Stored items from a collection
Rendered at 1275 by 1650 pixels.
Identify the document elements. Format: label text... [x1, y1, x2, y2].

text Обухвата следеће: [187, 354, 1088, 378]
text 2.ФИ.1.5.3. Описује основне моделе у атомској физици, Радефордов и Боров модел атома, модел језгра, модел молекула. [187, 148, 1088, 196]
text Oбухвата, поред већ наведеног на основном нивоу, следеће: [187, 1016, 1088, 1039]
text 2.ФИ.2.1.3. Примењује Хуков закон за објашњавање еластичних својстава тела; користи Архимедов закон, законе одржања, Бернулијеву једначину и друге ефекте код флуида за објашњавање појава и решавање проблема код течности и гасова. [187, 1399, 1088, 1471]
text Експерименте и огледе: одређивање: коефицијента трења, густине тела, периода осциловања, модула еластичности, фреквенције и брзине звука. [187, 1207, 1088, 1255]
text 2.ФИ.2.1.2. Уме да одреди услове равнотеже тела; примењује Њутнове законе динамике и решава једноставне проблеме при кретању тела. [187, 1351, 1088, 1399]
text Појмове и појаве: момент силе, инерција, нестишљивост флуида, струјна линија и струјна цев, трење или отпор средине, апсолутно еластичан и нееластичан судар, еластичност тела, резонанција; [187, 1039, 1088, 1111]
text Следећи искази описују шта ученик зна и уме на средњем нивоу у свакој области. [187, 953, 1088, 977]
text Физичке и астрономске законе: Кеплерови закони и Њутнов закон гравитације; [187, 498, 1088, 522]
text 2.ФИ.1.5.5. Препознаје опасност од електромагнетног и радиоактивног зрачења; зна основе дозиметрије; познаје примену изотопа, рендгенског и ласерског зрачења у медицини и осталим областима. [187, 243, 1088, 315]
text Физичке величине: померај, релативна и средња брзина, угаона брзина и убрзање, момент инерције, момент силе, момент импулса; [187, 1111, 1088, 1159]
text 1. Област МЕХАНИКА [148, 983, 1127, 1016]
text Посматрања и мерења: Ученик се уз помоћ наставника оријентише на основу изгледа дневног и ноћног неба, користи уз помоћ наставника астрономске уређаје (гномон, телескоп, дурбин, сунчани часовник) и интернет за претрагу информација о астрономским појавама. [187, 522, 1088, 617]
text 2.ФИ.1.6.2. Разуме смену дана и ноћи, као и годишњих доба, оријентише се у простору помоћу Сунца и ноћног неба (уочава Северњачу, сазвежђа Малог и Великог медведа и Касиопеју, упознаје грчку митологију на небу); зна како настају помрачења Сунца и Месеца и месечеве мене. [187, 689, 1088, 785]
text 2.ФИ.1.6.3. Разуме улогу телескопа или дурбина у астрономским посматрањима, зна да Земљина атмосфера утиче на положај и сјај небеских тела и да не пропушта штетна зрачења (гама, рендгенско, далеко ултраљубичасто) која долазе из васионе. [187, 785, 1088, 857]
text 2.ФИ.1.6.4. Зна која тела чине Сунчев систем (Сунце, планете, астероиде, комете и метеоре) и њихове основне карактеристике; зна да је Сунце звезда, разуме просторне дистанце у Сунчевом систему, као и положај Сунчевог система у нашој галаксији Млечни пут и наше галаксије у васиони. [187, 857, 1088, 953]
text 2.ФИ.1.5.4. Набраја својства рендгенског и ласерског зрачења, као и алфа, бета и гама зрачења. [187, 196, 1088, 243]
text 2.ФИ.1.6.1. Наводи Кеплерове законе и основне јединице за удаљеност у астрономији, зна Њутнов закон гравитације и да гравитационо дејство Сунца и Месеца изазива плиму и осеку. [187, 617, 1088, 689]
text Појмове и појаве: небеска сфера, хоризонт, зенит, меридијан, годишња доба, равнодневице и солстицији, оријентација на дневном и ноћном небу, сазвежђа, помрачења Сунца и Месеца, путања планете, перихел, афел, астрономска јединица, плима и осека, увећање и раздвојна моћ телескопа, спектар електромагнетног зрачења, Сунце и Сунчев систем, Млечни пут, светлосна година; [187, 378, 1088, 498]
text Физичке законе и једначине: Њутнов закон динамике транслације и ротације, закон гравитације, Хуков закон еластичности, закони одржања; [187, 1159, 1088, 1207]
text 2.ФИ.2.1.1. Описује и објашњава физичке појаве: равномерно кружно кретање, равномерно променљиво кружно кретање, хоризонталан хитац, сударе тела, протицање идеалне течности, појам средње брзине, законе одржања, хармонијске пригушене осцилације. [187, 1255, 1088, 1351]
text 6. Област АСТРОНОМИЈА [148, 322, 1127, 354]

## Assigned task
Restate the records above word for word, omitting nothing.

## Reply to the exercise
Rendered at 1275 by 1650 pixels.
Identify the document elements. Format: label text... [x1, y1, x2, y2].

text Обухвата следеће: [187, 354, 1088, 378]
text 2.ФИ.1.5.3. Описује основне моделе у атомској физици, Радефордов и Боров модел атома, модел језгра, модел молекула. [187, 148, 1088, 196]
text Oбухвата, поред већ наведеног на основном нивоу, следеће: [187, 1016, 1088, 1039]
text 2.ФИ.2.1.3. Примењује Хуков закон за објашњавање еластичних својстава тела; користи Архимедов закон, законе одржања, Бернулијеву једначину и друге ефекте код флуида за објашњавање појава и решавање проблема код течности и гасова. [187, 1399, 1088, 1471]
text Експерименте и огледе: одређивање: коефицијента трења, густине тела, периода осциловања, модула еластичности, фреквенције и брзине звука. [187, 1207, 1088, 1255]
text 2.ФИ.2.1.2. Уме да одреди услове равнотеже тела; примењује Њутнове законе динамике и решава једноставне проблеме при кретању тела. [187, 1351, 1088, 1399]
text Појмове и појаве: момент силе, инерција, нестишљивост флуида, струјна линија и струјна цев, трење или отпор средине, апсолутно еластичан и нееластичан судар, еластичност тела, резонанција; [187, 1039, 1088, 1111]
text Следећи искази описују шта ученик зна и уме на средњем нивоу у свакој области. [187, 953, 1088, 977]
text Физичке и астрономске законе: Кеплерови закони и Њутнов закон гравитације; [187, 498, 1088, 522]
text 2.ФИ.1.5.5. Препознаје опасност од електромагнетног и радиоактивног зрачења; зна основе дозиметрије; познаје примену изотопа, рендгенског и ласерског зрачења у медицини и осталим областима. [187, 243, 1088, 315]
text Физичке величине: померај, релативна и средња брзина, угаона брзина и убрзање, момент инерције, момент силе, момент импулса; [187, 1111, 1088, 1159]
text 1. Област МЕХАНИКА [148, 983, 1127, 1016]
text Посматрања и мерења: Ученик се уз помоћ наставника оријентише на основу изгледа дневног и ноћног неба, користи уз помоћ наставника астрономске уређаје (гномон, телескоп, дурбин, сунчани часовник) и интернет за претрагу информација о астрономским појавама. [187, 522, 1088, 617]
text 2.ФИ.1.6.2. Разуме смену дана и ноћи, као и годишњих доба, оријентише се у простору помоћу Сунца и ноћног неба (уочава Северњачу, сазвежђа Малог и Великог медведа и Касиопеју, упознаје грчку митологију на небу); зна како настају помрачења Сунца и Месеца и месечеве мене. [187, 689, 1088, 785]
text 2.ФИ.1.6.3. Разуме улогу телескопа или дурбина у астрономским посматрањима, зна да Земљина атмосфера утиче на положај и сјај небеских тела и да не пропушта штетна зрачења (гама, рендгенско, далеко ултраљубичасто) која долазе из васионе. [187, 785, 1088, 857]
text 2.ФИ.1.6.4. Зна која тела чине Сунчев систем (Сунце, планете, астероиде, комете и метеоре) и њихове основне карактеристике; зна да је Сунце звезда, разуме просторне дистанце у Сунчевом систему, као и положај Сунчевог система у нашој галаксији Млечни пут и наше галаксије у васиони. [187, 857, 1088, 953]
text 2.ФИ.1.5.4. Набраја својства рендгенског и ласерског зрачења, као и алфа, бета и гама зрачења. [187, 196, 1088, 243]
text 2.ФИ.1.6.1. Наводи Кеплерове законе и основне јединице за удаљеност у астрономији, зна Њутнов закон гравитације и да гравитационо дејство Сунца и Месеца изазива плиму и осеку. [187, 617, 1088, 689]
text Појмове и појаве: небеска сфера, хоризонт, зенит, меридијан, годишња доба, равнодневице и солстицији, оријентација на дневном и ноћном небу, сазвежђа, помрачења Сунца и Месеца, путања планете, перихел, афел, астрономска јединица, плима и осека, увећање и раздвојна моћ телескопа, спектар електромагнетног зрачења, Сунце и Сунчев систем, Млечни пут, светлосна година; [187, 378, 1088, 498]
text Физичке законе и једначине: Њутнов закон динамике транслације и ротације, закон гравитације, Хуков закон еластичности, закони одржања; [187, 1159, 1088, 1207]
text 2.ФИ.2.1.1. Описује и објашњава физичке појаве: равномерно кружно кретање, равномерно променљиво кружно кретање, хоризонталан хитац, сударе тела, протицање идеалне течности, појам средње брзине, законе одржања, хармонијске пригушене осцилације. [187, 1255, 1088, 1351]
text 6. Област АСТРОНОМИЈА [148, 322, 1127, 354]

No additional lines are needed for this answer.